DENVER - You might have seen them at bars or sporting events.
They are young women selling T-shirts and other items to raise money for breast cancer awareness.
You may assume you're giving to a charity.
9Wants to Know has learned they are actually working for a for-profit company that is making millions of dollars in the name of breast cancer.
The company is "Boobies Rock!"
They sell T-shirts, koozies and bracelets with catchy slogans about breast cancer.
The owner, Adam Shryock, admits some people who buy these items may think they're giving to a charity.
But make no mistake. He says he is in it to make money.
Emily and Melissa, who asked 9Wants to Know not to reveal their last names, made $25 an hour, paid in cash, to sell catchy clothing for "Boobies Rock!"
"We would go to different bars, restaurants, [including] Rockies opening day," Emily said.
""[We're] the kind of girl next door type," Melissa said. "[We'd go] downtown [on] Friday [and] Saturday nights."
Their sales pitch was simple.
"Would you guys like to help donate to a great cause?" Melissa said.
"[You're] doing something good, something right," Emily said. "Basically our opening line was 'we're with Boobies Rock! It's a breast cancer awareness organization. Would you guys like to make a donation to the cause?'"
Those "donations" added up quickly.
"About $5,000 a week, just [for] me," Emily said.
Emily and Melissa say, when they left the company in June, there were 15 other young women just like them, collecting cash from people all over Colorado.

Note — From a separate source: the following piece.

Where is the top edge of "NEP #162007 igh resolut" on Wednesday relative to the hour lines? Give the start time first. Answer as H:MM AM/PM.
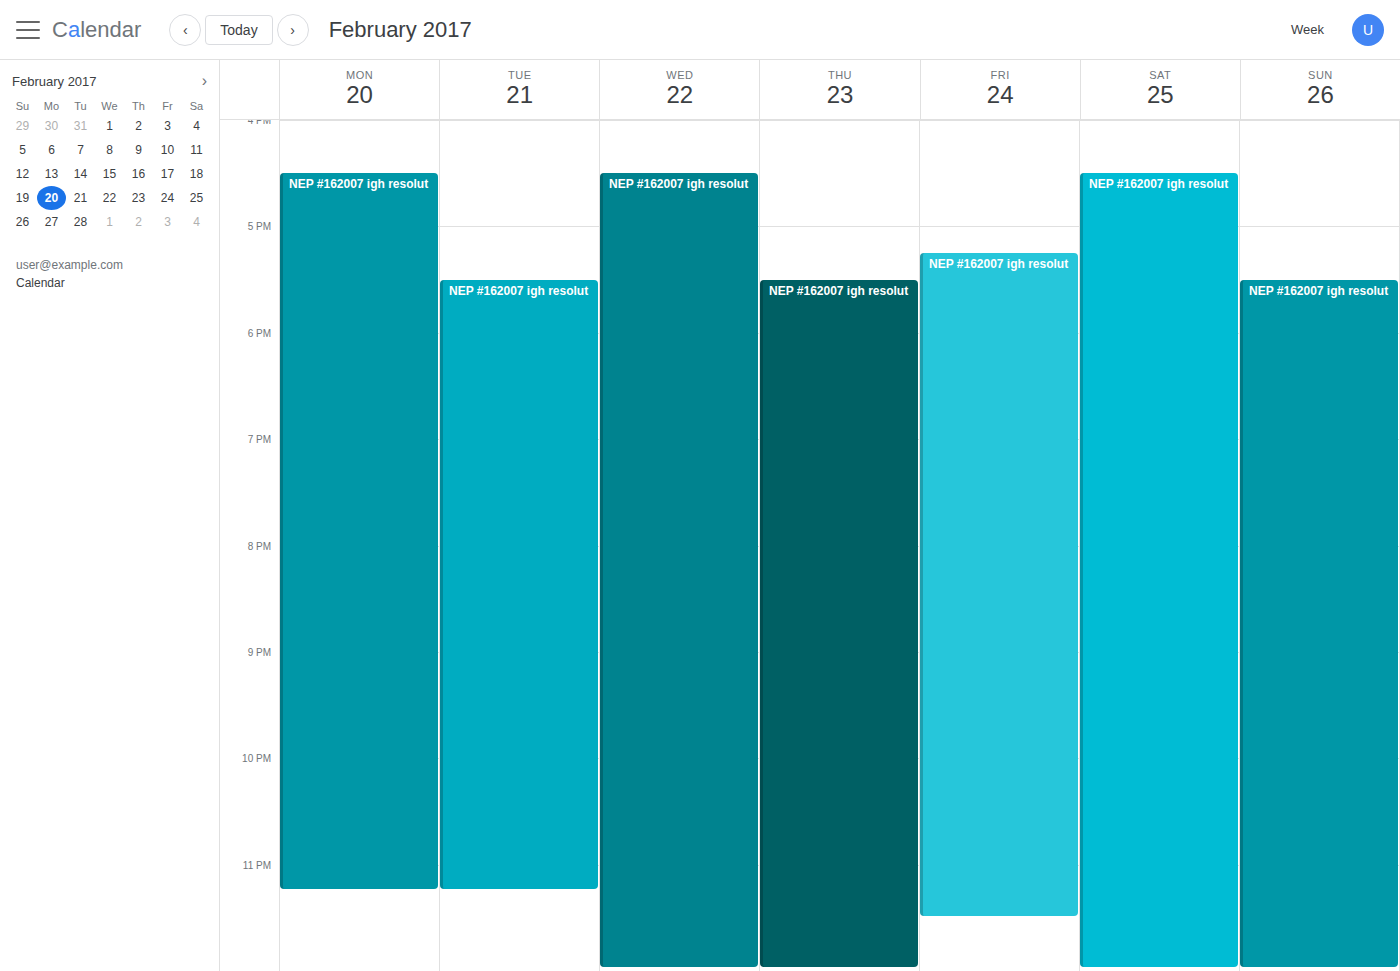
4:30 PM -- halfway between the 4 PM and 5 PM lines.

"I think they thought pretty much what we thought, that they were donating money to a good cause," Melissa said.
While the words Breast Cancer Awareness are plastered all over the Boobies Rock website, it is not a charity.
You are giving to a company that is an advocate of breast cancer awareness, but it is a for-profit business," Shryock said.
The owner of Boobies Rock and another company the Se7ven Group is a 33-year-old entrepreneur who lives in a large home in Castle Rock.
Shryock says Boobies Rock merchandise is sold in at least 15 cities nationwide.
In two years, the company has made about $2 million selling breast cancer themed T-shirts and other items.
"We give a tremendous amount of money," Shryock said.
Shryock says his company has donated about $325,000 to eight charities.
That figure includes $250,000 paid to the Keep-A-Breast Foundation to settle a trademark infringement lawsuit.
"If we wouldn't have had that settlement with Keep A Breast, we would have given that money to someone else," Shryock said.
One charity, Pink Fund, received $50,000 and another, Young Survival coalition, received $25,000.
Others got as little as $100, all of it collected from the sale of Boobies Rock! merchandise in the name of breast cancer awareness.
Shryock says he does not condone the actions of certain sales women, who make people think they're donating to a breast cancer charity.
"When they're out there saying false information, it comes back on me. For the most part, it is not a problem. But it does happen from time to time," Shryock said.
Shryock says his company is looking at ways to be more transparent about where the money goes.
He says the goal is to build a fun brand based on breast cancer awareness that will continue to make money and continue to make donations.
9NEWS legal analyst Scott Robinson believes some people who give money are being misled.
"This is really reprehensible behavior. The owner can claim that he does not condone the practices engaged in, but the practices are inherently deceptive," Robinson said.
"I feel like we totally deceived them," Emily said.
"I was kind of disgusted," Melissa said.
Melissa and Emily say they walked away from Boobies Rock when they realized the money they collected, wasn't going where they thought.
"This is just a guy who is capitalizing on a deadly disease. People need to know the truth," Emily said.